Zaten onlarla karşımıza gelenleri burun kıvırarak karşıladık hep…
Geçenlerde mevzu oldu, dinledim.
Yazılıp çizilenleri de okudum sonuna kadar...
İlkadım Belediyesi’nin Uzgur ve Kuşçulu köyleri civarında düşündüğü Kule Projesi...
İlk bakışta uçuk gelebilir.
Ama şöyle düşünmek lazım.
19 Mayıs kenti Samsun’un, Atatürk Anıtı dışında simgeleşmiş bir sahipliliği var mı?
Kimileri uzun ve sivri binaları bu kategori içine sokabilir ama ben katılmam.
Konuşulacak, tartışılacak ve geliştirilecek çok yönü var Başkan Demirtaş’ın projesinin ama niye var, denilecek bir proje değil.
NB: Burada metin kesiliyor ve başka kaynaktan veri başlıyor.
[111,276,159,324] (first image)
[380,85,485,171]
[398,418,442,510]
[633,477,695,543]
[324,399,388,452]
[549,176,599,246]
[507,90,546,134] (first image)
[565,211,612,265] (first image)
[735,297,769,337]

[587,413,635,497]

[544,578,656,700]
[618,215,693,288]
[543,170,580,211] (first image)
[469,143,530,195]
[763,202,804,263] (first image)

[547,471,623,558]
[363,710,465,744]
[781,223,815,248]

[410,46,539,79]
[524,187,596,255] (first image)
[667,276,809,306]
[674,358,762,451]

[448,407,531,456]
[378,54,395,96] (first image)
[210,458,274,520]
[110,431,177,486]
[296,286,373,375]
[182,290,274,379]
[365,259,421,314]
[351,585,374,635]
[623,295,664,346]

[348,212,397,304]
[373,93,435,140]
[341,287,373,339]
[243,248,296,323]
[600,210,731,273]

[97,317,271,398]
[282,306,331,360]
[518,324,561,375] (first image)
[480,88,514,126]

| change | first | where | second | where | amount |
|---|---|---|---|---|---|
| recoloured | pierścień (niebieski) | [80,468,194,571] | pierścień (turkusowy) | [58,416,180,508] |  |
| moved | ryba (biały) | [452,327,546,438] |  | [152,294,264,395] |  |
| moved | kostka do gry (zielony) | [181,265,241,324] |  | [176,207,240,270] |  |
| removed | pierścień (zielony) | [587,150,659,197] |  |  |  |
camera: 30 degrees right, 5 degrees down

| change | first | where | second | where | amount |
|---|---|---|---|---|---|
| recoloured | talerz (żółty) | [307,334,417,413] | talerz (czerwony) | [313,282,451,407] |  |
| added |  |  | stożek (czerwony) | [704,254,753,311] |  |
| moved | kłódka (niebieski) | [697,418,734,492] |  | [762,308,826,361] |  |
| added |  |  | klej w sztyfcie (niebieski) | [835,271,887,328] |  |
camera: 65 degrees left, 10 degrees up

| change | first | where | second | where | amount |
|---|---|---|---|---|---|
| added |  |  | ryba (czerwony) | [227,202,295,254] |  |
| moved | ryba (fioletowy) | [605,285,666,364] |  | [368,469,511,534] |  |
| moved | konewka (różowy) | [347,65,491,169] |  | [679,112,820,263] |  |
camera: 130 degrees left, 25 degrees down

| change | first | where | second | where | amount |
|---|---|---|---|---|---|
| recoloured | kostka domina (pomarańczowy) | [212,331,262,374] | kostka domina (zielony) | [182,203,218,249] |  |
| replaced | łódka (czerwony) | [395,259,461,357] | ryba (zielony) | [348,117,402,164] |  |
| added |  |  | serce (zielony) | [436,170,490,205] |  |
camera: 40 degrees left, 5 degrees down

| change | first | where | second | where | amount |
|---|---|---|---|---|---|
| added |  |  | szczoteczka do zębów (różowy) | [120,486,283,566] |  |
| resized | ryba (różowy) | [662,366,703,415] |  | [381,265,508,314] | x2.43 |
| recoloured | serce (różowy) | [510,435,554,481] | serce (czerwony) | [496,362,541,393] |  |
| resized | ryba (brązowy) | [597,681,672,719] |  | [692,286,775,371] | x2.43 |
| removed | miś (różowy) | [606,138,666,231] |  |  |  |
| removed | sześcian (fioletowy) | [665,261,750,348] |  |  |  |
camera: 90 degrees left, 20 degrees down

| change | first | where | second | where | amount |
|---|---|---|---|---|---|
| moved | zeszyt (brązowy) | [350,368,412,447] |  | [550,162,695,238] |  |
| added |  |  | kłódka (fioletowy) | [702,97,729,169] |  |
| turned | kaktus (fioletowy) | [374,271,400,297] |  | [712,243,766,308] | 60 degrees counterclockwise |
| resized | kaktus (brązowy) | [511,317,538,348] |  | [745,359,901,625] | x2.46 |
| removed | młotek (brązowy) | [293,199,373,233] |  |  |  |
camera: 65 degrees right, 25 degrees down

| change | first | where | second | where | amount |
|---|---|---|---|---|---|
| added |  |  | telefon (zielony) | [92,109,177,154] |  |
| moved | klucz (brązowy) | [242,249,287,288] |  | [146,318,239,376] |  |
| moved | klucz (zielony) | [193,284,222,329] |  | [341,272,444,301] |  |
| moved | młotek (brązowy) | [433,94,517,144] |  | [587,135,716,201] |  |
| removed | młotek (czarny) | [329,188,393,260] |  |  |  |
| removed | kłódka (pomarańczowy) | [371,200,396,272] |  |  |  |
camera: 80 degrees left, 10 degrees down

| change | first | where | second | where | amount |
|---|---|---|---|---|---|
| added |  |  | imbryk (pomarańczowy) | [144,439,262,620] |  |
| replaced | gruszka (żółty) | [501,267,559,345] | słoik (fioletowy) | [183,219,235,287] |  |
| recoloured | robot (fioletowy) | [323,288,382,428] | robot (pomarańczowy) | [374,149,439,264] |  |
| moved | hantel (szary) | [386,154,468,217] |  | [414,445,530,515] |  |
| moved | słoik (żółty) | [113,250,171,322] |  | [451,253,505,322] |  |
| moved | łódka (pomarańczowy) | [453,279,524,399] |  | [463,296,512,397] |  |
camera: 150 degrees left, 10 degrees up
Bence yermek yerine fikir ilave etmek, albenisini geliştirmek gerek.
Yapılacağı yeri bilmeyenler ortaya çıkacak manzarayı tahmin edemeyebilirler.
Düzayak bile tüm Samsun’u kuş bakışı gören bir yerdir orası…
Seyrine doyamazsınız belki ama emsali seyir teraslarından farklı ve kullanışlı olması gerekir.
10 dönümlük bir arazinin tüm proje alanlarına yetip yetmeyeceğini ancak avam projesini gördükten sonra söyleyebilirim.
Handikapları da az değil.
Yapım için tercih edilen bölgenin sosyal yapısı…
Ulaşım için yol kalitesi…
Belediyenin öz kaynaklarıyla yapılamayacağı için gerekli finansın sağlanması…
Zemin bilgilerinin iyi araştırılması ve deprem yönetmeliklerine uygunluğun tartışılması…
Yani ön hazırlığın ve AR-GE’sinin çok titiz yapılması gerekiyor.
Proje hakkında henüz Başkan Necattin Demirtaş ile konuşmak fırsatım olmadı ama ‘Nereden çıktı bu proje’ demek yerine iyi niyetle tartışmayı yeğliyorum.
Kabul ediyorum maliyetli ve zor proje…
Ama iyi şeyler zorluklardan çıkmıyor mu?
Bu proje durup dururken çıkmadığına göre anlatılması için Demirtaş’a zaman ve fırsat tanımak gerekmiyor mu?
Bence iyice bir dinlemek ve anlamak gerek.
Eksiği, güdüğü ve yararını tartışmak, nasıl olsa bizim.
Yapılabilirliği imkan dışı olursa da vazgeçmek Demirtaş’ın elinde değil mi?